42Par un recours persistant à la métaphore de la lumière et au thème de l’illumination des consciences des fidèles de la part de Dieu, le poète s’auto-représente non seulement comme inapte à accéder au « cloître céleste » par ses seules forces, mais aussi comme incapable de trouver les mots adéquats pour louer Dieu80. Selon une approche platonicienne chère à Marguerite, la nature humaine est présentée comme partagée en deux : la prison d’un corps enchaîné aux biens de la terre et source de tout malheur, et l’âme en exil, désireuse de s’envoler au paradis, mais ayant besoin d’une intervention divine pour rejoindre le corps céleste81. Plus originaux et utiles pour pouvoir situer Brucioli dans la polémique religieuse de son temps sont les vers qu’il consacre à la description de l’Église de l’époque, comparée à un navire à la dérive, qui s’adresse à Dieu afin de décrire sa condition de misère, son affliction et son impuissance82 :
Lassa, ch’io non so più in qual parte io vada
perché chiusa mi veggio intorno intorno,
a poter ire, al ciel la vera strada.

——————————

* **Consigne A**: Relevez, dans l'extrait sur Brucioli, les termes qui décrivent l'état dont l'Église fait part à Dieu.
* **Consigne B**: Condensez sous forme de liste le paragraphe de l'extrait sur Brucioli qui s'ouvre sur « Par un recours persistant », sans perdre ses faits essentiels.
* **Consigne C**: Prolongez l'extrait sur Brucioli à partir de l'endroit où il s'arrête, s'il vous plaît.

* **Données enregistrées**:
——————————

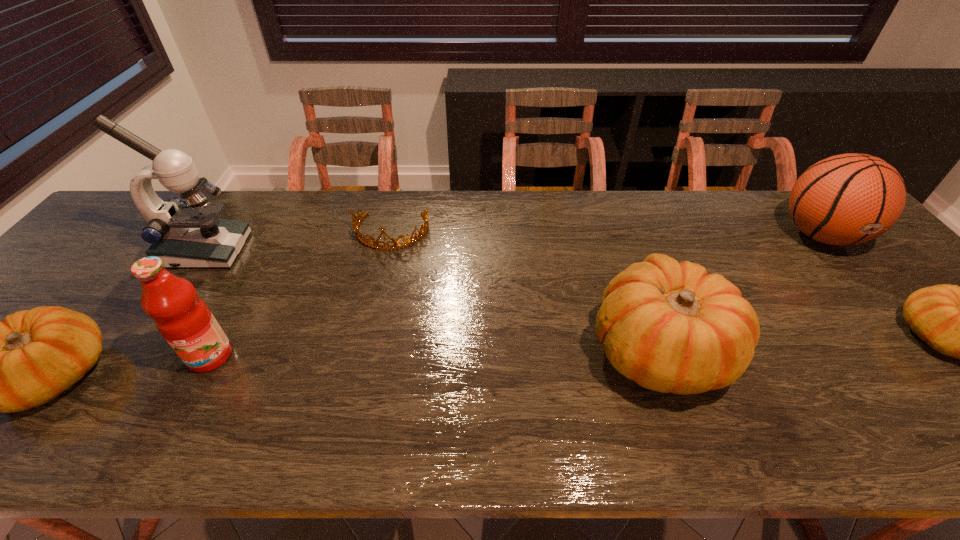
The image size is (960, 540). In order to click on the fourth shortest object in this screenshot , I will do `click(671, 327)`.

Where is `the third object from right to left`? This screenshot has width=960, height=540. the third object from right to left is located at coordinates (671, 327).

Identify the location of tiara. (356, 223).

This screenshot has width=960, height=540. What are the coordinates of `the fourth object from left to right` in the screenshot? It's located at (356, 223).

Locate an element on the screen. Image resolution: width=960 pixels, height=540 pixels. basketball is located at coordinates (847, 199).

In order to click on the tallest object in this screenshot , I will do `click(183, 234)`.

Where is `the fifth object from right to left`? the fifth object from right to left is located at coordinates (184, 320).

Identify the location of free space located on the back of the fifth object from left to right. (626, 255).

The image size is (960, 540). Identify the location of free region located 0.130m on the front-facing side of the fourth object from right to left. pyautogui.click(x=379, y=287).

Image resolution: width=960 pixels, height=540 pixels. What are the coordinates of `free space located on the side where the inflation valve is located` in the screenshot? It's located at (924, 357).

——————————

* **Résultat attendu A**: Misère, affliction, impuissance.

* **Résultat attendu B**:
- Le poète recourt sans cesse à la métaphore de la lumière et au thème de l'illumination des consciences des fidèles par Dieu.
- Il se représente comme incapable d'accéder par ses seules forces au « cloître céleste » et de trouver les mots pour louer Dieu.
- Selon une approche platonicienne chère à Marguerite, la nature humaine est partagée en deux.
- D'un côté, le corps est une prison enchaînée aux biens de la terre et la source de tout malheur.
- De l'autre, l'âme en exil désire s'envoler au paradis, mais elle a besoin d'une intervention divine pour y parvenir.
- Plus originaux et plus utiles pour situer Brucioli dans la polémique religieuse de son temps sont les vers sur l'Église de l'époque.
- L'Église y est comparée à un navire à la dérive qui décrit à Dieu sa misère, son affliction et son impuissance.

* **Résultat attendu C**:
Et già veggo sparito il vero giorno,
che soleva dar luce agli occhi mia,
perché il suo sole à noi non fa ritorno.
Ne veggo dove quella gratia sia,
per la qual già un tempo mi difesi,
[309v] Dalla malignità del mondo ria
et io ch’assai di mie bellezze accesi,
non pur nel luogo dove nacqui prima,
ma fuori anchor de’ primi miei paesi.
A tale sono hor, che più nessuno stima,
Quel ch’io mi dica et anchor manco cura
che la virtù dal cielo in me si imprima.
La vita ognun col comodo misura,
et spreza anchor le mie minor sorelle,
afflitte, et in continua paura.
Le quali in ver non pare che sieno più quelle
ch’esser solieno, sì misere le veggio,
discinte scalze, vili et poverelle.
Et non basta di questo, che di peggio,
ogni hor si teme, et gratia non si impetra
al nostro aiuto dal celeste seggio,
Fuggita è in ogni loco quella pietra,
che sol può reparar nostra ruina,
et che da lor dureza i cuori spetra.
Et questo avvien perché ciascun camina
[310r] come lo muove la sua voglia insana,
Del tutto fuor d’ogni luce divina.
Ma chi dal vero albergo si allontana,
di fumo e vento si pasce la sera,
veggendo stolta ogni speranza humana.
Ma io mi dolgo che ciascuno spera,
farsi dal cielo per le sue forze degno,
fuor d’ogni retta via, et luce vera.
Et così non ho più forza, arte o ingegno,
salvare alcuno, perché una scura notte,
soprastar sento al mio afflitto legno,
afflitto legno, che ha sparte et rotte,
l’arbor, le vele, et perduto il timone,
et le genti che porta mal condotte.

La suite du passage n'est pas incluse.